Monday, July 23, 2012

An uneasy Israel



An uneasy Israel


Dan Margalit


In a routine article for journalists published on Saturday, former Israeli Ambassador to the U.S. Professor Itamar Rabinovich focused on Winston Churchill's famous distinction between “the end of the beginning” and “the beginning of the end.” Bashar al-Assad is on the seamline between the two situations. But even the world-renowned professor of Middle Eastern history was cautious about predicting how long the president would continue to fight the rebels and under what terms he would surrender.


Various experts have been monitoring the massacre in Syria that started in March 2011 and can already see the end, but the conditions for that end are still unclear. Does Assad fully understand the impact of the breakup of his government? The force of the desertions? The fact that he is promised a place in the history as the perpetrator of the biggest-ever massacre against his own people? And will he save only his own skin and his family's, or at the very least will he try to secure some sort of assurances for his allies from the Alawite and Druze sects?


The fighting has now reached the suburbs of Damascus.

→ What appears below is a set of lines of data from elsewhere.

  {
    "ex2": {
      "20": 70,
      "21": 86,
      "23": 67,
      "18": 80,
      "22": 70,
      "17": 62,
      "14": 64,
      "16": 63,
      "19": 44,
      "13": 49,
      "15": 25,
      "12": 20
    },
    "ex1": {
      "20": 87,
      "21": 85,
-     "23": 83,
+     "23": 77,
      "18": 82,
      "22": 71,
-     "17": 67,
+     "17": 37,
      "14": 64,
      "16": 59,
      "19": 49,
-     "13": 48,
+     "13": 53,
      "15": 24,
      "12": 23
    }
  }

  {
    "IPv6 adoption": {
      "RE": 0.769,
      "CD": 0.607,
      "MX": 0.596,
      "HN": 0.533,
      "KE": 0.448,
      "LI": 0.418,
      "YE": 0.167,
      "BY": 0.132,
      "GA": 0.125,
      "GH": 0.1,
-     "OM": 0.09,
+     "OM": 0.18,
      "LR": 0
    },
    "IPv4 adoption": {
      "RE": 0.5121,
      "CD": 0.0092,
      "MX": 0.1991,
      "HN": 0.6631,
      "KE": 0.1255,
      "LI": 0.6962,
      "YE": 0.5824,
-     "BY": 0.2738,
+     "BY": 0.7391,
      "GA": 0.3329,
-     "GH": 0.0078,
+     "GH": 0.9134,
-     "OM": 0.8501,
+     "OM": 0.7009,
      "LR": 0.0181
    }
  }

Some 30,000 residents fled the Syrian capital over the weekend into Lebanon. The betrayal by his guards has reached the innermost circles, and yet he keeps going, fighting like a lion, living up to his name.


Israel has not played an active role in the Syrian civil war, even though the fall of Assad would be a massive blow to its biggest enemy, Iran. A shift is now afoot. Not only because there are real fears for the future of the calm that has prevailed on the Golan Heights since 1974, as Military Intelligence chief Maj. Gen. Aviv Kochavi explained recently, but because of the future of the chemical weapons and missiles that Syria has stockpiled.

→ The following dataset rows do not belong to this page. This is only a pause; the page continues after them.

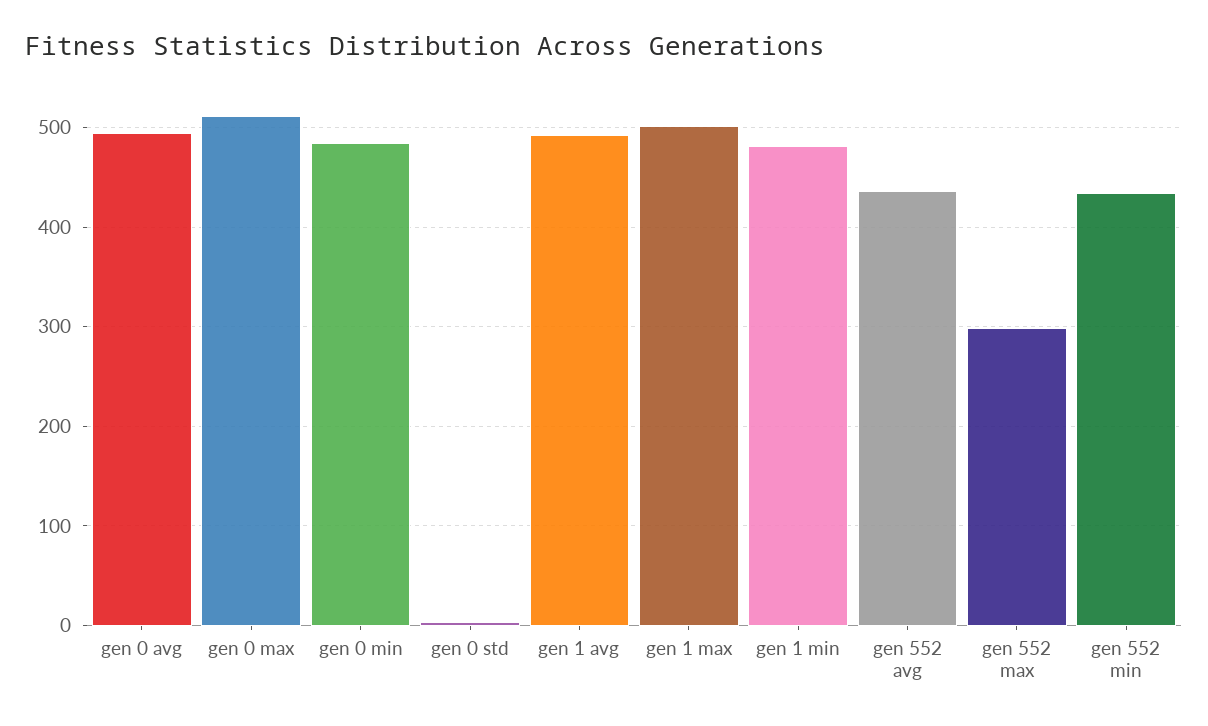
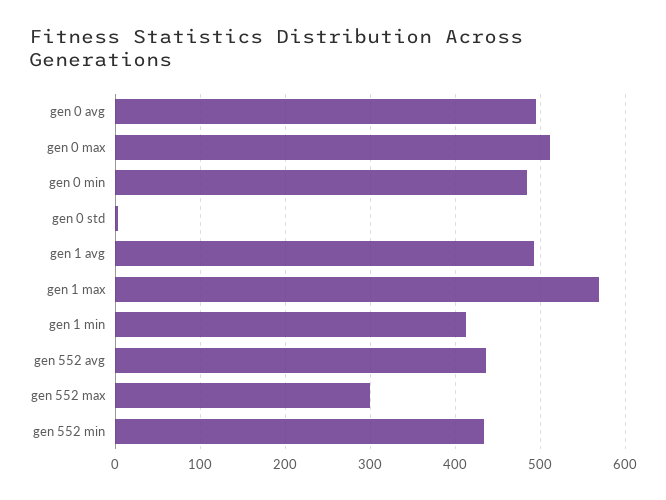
  {
    "gen 0 avg": 490,
    "gen 0 max": 510,
    "gen 0 min": 480,
    "gen 0 std": 0,
    "gen 1 avg": 490,
-   "gen 1 max": 500,
+   "gen 1 max": 570,
-   "gen 1 min": 480,
+   "gen 1 min": 410,
    "gen 552 avg": 440,
    "gen 552 max": 300,
    "gen 552 min": 430
  }

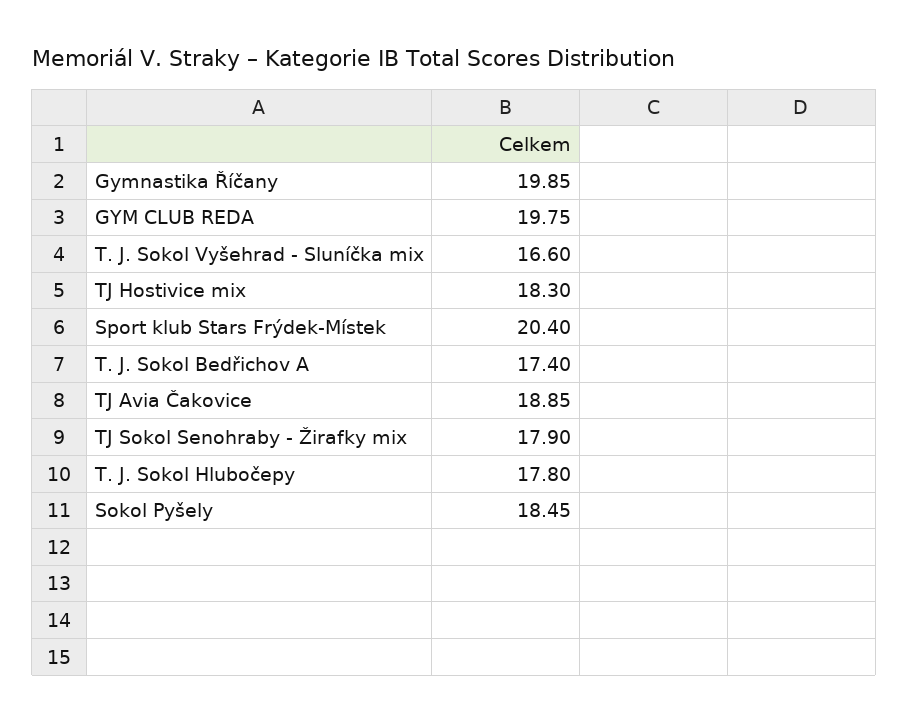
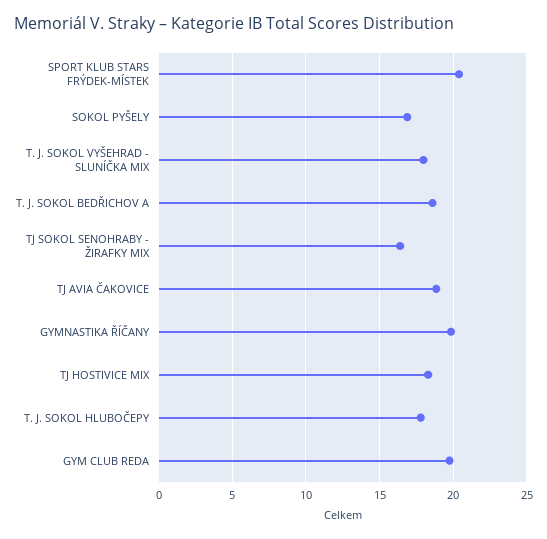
  {
    "Gymnastika Říčany": 19.85,
    "GYM CLUB REDA": 19.75,
-   "T. J. Sokol Vyšehrad - Sluníčka mix": 16.6,
+   "T. J. Sokol Vyšehrad - Sluníčka mix": 18,
    "TJ Hostivice mix": 18.3,
    "Sport klub Stars Frýdek-Místek": 20.4,
-   "T. J. Sokol Bedřichov A": 17.4,
+   "T. J. Sokol Bedřichov A": 18.5,
    "TJ Avia Čakovice": 18.85,
-   "TJ Sokol Senohraby - Žirafky mix": 17.9,
+   "TJ Sokol Senohraby - Žirafky mix": 16.5,
    "T. J. Sokol Hlubočepy": 17.8,
-   "Sokol Pyšely": 18.45
+   "Sokol Pyšely": 17
  }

Several well-respected Internet sites have been producing considerable information on the location of Syria's chemical weapons and the quantities the regime has stockpiled. This is apparently what Damascus considered necessary to maintain the balance of power with Israel. Syria has advanced chemical weapons in large quantities, as well as long-range missiles given it by Iran. There are two concerns: that these weapons will be transferred to Hezbollah, and what will be done with these weapons further down the line, if the next regime in Damascus is even more violent and extreme than Assad's.

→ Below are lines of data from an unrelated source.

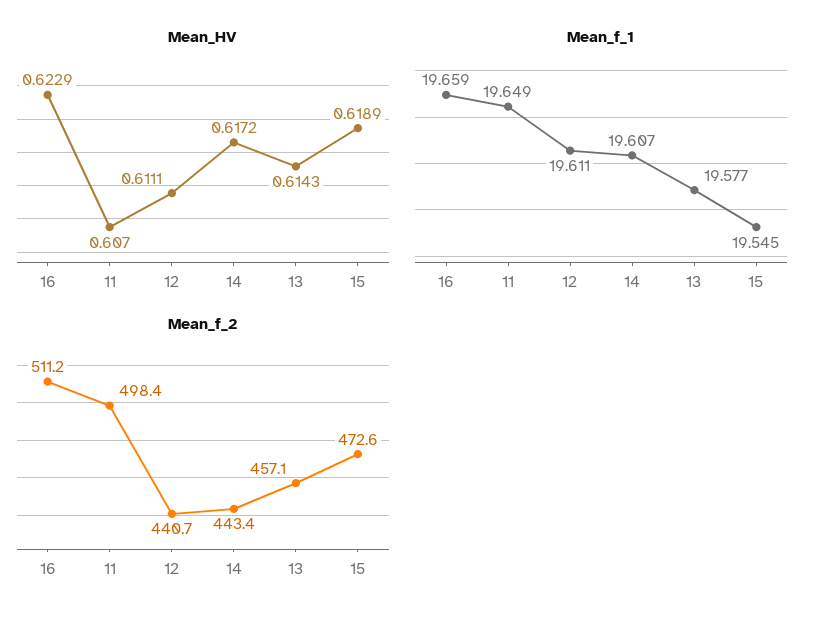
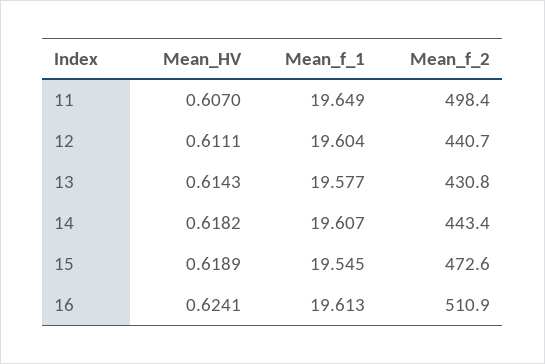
  {
    "Mean_HV": {
-     "16": 0.6229,
+     "16": 0.6241,
      "11": 0.607,
      "12": 0.6111,
-     "14": 0.6172,
+     "14": 0.6182,
      "13": 0.6143,
      "15": 0.6189
    },
    "Mean_f_1": {
-     "16": 19.659,
+     "16": 19.613,
      "11": 19.649,
-     "12": 19.611,
+     "12": 19.604,
      "14": 19.607,
      "13": 19.577,
      "15": 19.545
    },
    "Mean_f_2": {
-     "16": 511.2,
+     "16": 510.9,
      "11": 498.4,
      "12": 440.7,
      "14": 443.4,
-     "13": 457.1,
+     "13": 430.8,
      "15": 472.6
    }
  }

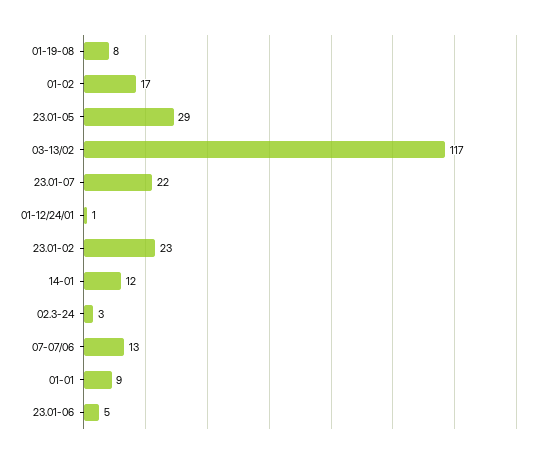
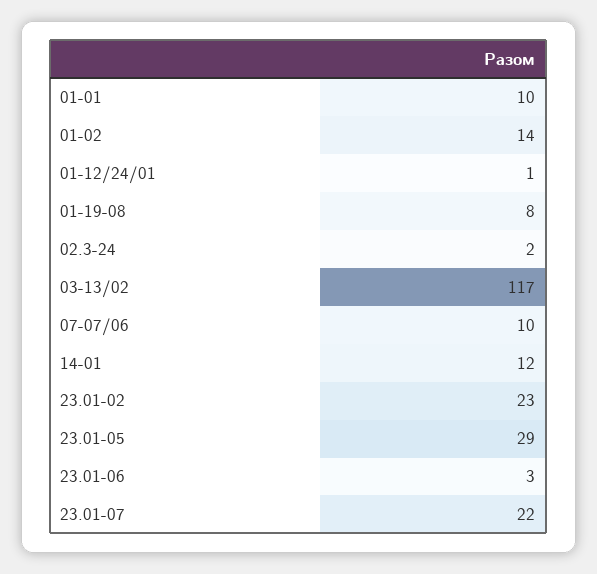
  {
    "01-19-08": 8,
-   "01-02": 17,
+   "01-02": 14,
    "23.01-05": 29,
    "03-13/02": 117,
    "23.01-07": 22,
    "01-12/24/01": 1,
    "23.01-02": 23,
    "14-01": 12,
-   "02.3-24": 3,
+   "02.3-24": 2,
-   "07-07/06": 13,
+   "07-07/06": 10,
-   "01-01": 9,
+   "01-01": 10,
-   "23.01-06": 5
+   "23.01-06": 3
  }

Currently, the world is solely focused on the immediate danger of the weapons getting into Hezbollah's hands. The Americans have experience in this from dealing with signs of Islamization in Pakistan. They would like to repeat what they did then, and ensure that if the chaos continues to grow, there is at least an agreement to transfer the chemical weapons to a suitable custodian. They may even be able to recruit the Russians for this.


Israeli experts believe that the rebels' announcement that they have already set up a team of specialists to deal with any chemical weapons that fall into their hands is in response to the American efforts. A reassuring announcement. But Israel isn't reassured. Defense Minister Ehud Barak appeared simultaneously on the two major Friday evening news shows, and his remarks point to a casus belli, without calling it that, and hint at an Israeli strike, without committing to one. Israel will not allow the weapons to get to Hezbollah. Assad knew this and did not dare think about it, but what happens in the expected chaos when there is a change of regime?


Even if Israel has the opportunity to block the transfer of chemical weapons to Hezbollah, the threat will become clear only once the character of the next regime is known.